Objectives: In a large family of Algerian origin, we aimed to identify the genetic mutation segregating with simultaneous presence of adult-onset, paucisymptomatic, slowly progressive, cerebellar ataxia in 7 adults and congenital ataxia in 1 child, and then to assess the involvement of GRID2 mutations in 144 patients with congenital cerebellar ataxia.
Methods: We used a combined approach of linkage analysis and whole-exome sequencing in one family, and a targeted gene panel sequencing approach in 144 congenital ataxias.
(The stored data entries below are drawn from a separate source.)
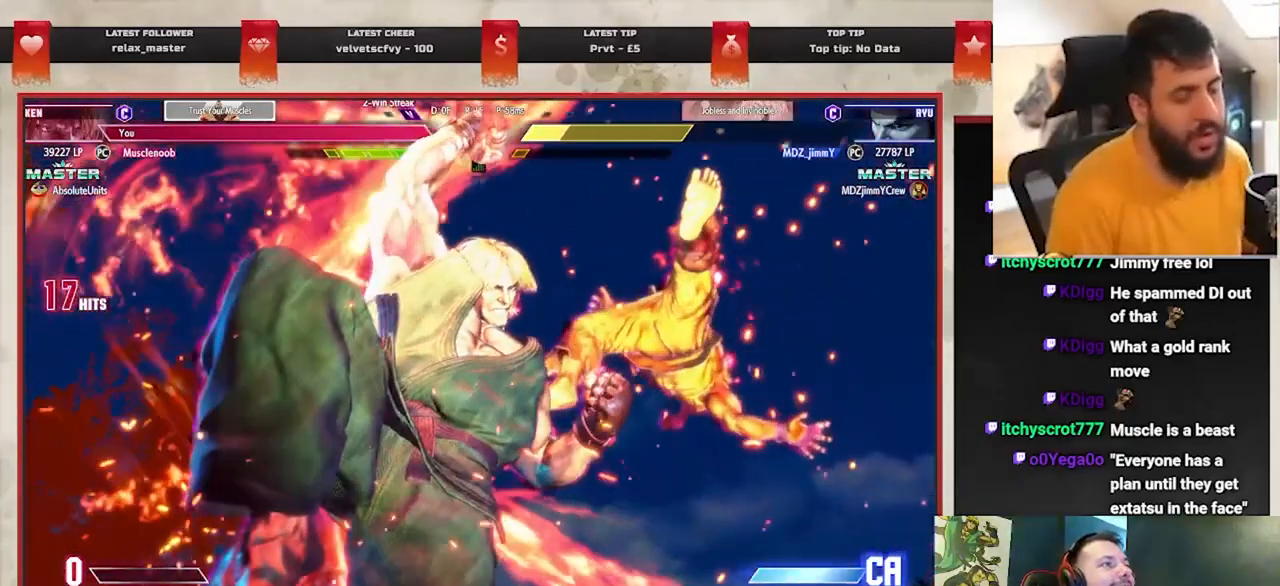
{"buttons": [], "left_stick": "right", "events": [[50, "left_stick", "center"], [117, "left_stick", "right"], [217, "left_stick", "center"], [283, "left_stick", "right"], [383, "left_stick", "center"], [467, "left_stick", "right"]]}
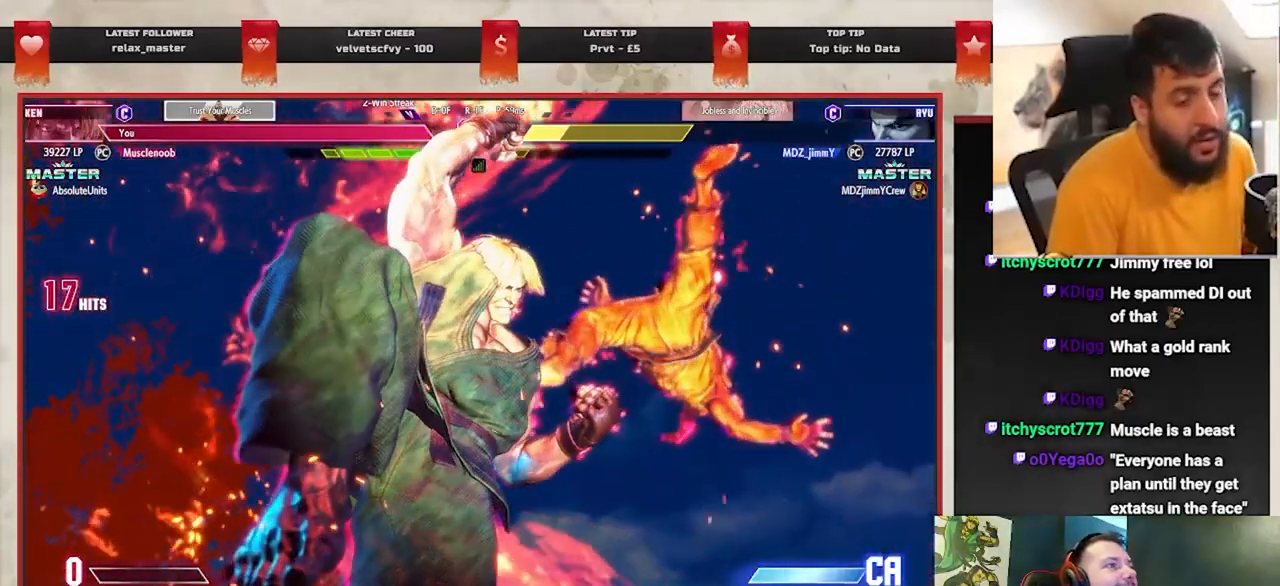
{"buttons": [], "left_stick": "center", "events": [[83, "left_stick", "center"], [150, "left_stick", "right"], [250, "left_stick", "center"], [333, "left_stick", "right"], [433, "left_stick", "center"]]}
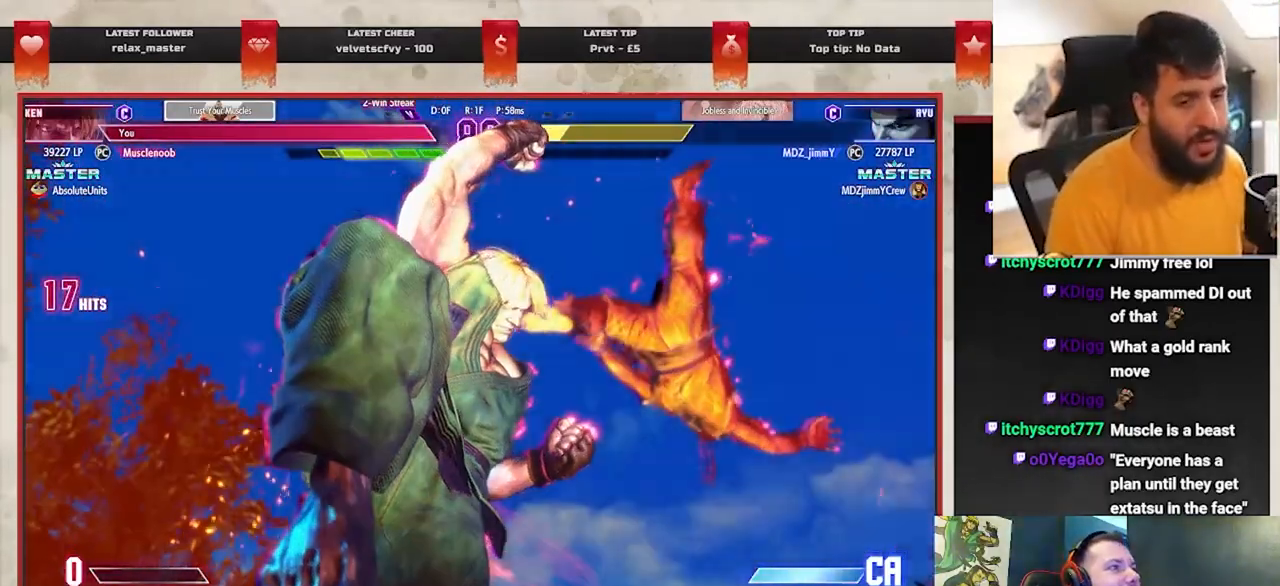
{"buttons": [], "left_stick": "center", "events": [[17, "left_stick", "right"], [83, "left_stick", "center"], [200, "left_stick", "right"], [283, "left_stick", "center"], [367, "left_stick", "right"], [433, "left_stick", "center"]]}
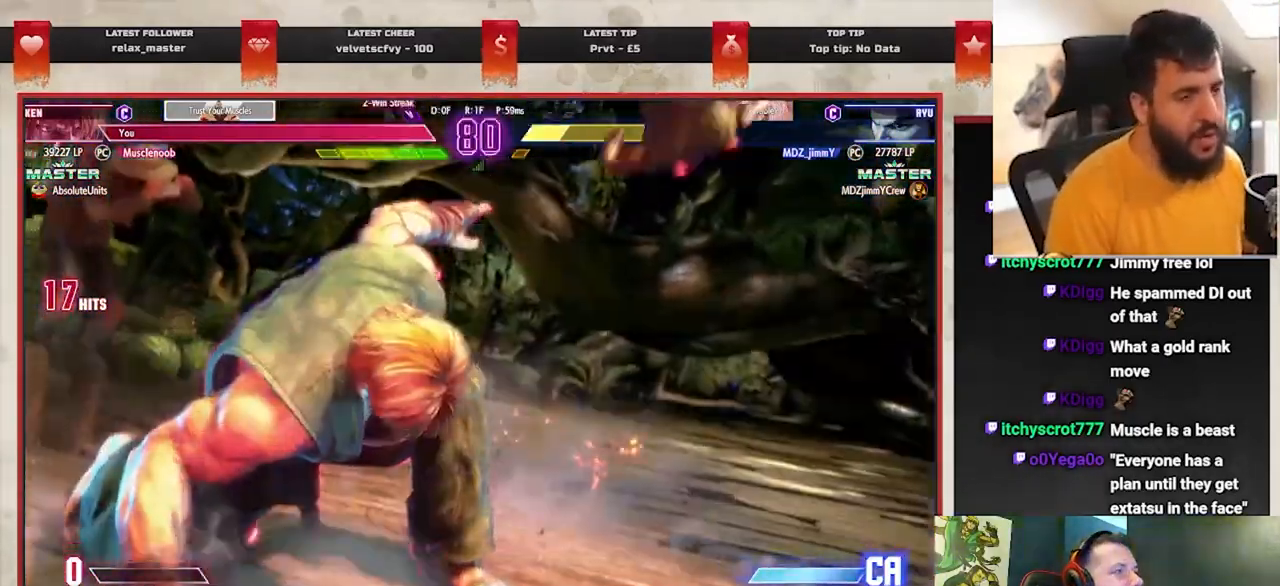
{"buttons": [], "left_stick": "right", "events": [[17, "left_stick", "right"], [83, "left_stick", "center"], [167, "left_stick", "right"], [250, "left_stick", "center"], [333, "left_stick", "right"], [400, "left_stick", "center"], [483, "left_stick", "right"]]}
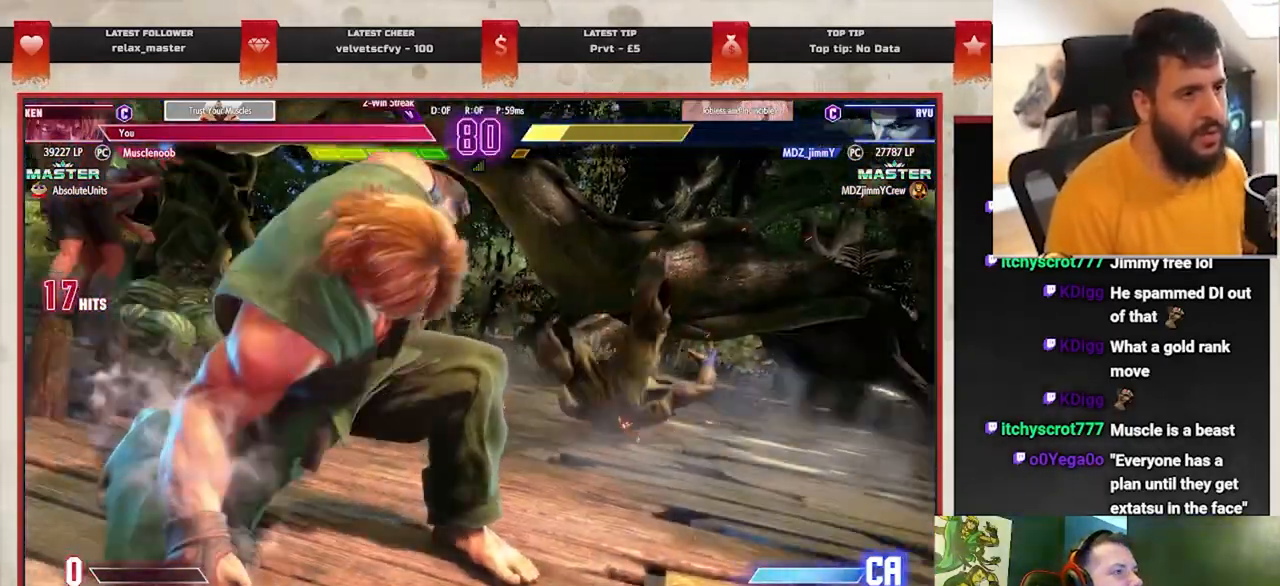
{"buttons": [], "left_stick": "right", "events": [[67, "left_stick", "center"], [150, "left_stick", "right"], [233, "left_stick", "center"], [317, "left_stick", "right"], [383, "left_stick", "center"], [467, "left_stick", "right"]]}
Results: In the large family with spinocerebellar ataxia, we identified a missense mutation (c.1966C>G/p.Leu656Val) in the GRID2 gene, in a heterozygous state in adults, and in a homozygous state in one child with congenital ataxia, compatible with a semidominant transmission pattern. In 144 patients affected with congenital ataxia, we identified 2 missense de novo GRID2 mutations in 2 children (c.1960G>A/p.Ala654Thr, c.1961C>A/p.Ala654Asp). They affect the same amino acid as the previously described Lurcher mutation in mice; the variant in the large family concerns a nearby amino acid.
Conclusions: In humans, GRID2 had only been involved in ataxia through complete loss-of-function mutations due to exon deletions. We report the first point mutations in this gene, with putative gain-of-function mechanisms, and a semidominant transmission as was observed in the Lurcher mice model. Of note, cerebellar ataxia is the core phenotype, but with variable severity ranging from very mild adult-onset to congenital-onset ataxias linked to both the heterozygous and homozygous state of the variant, and the position of the mutation.
© 2015 American Academy of Neurology.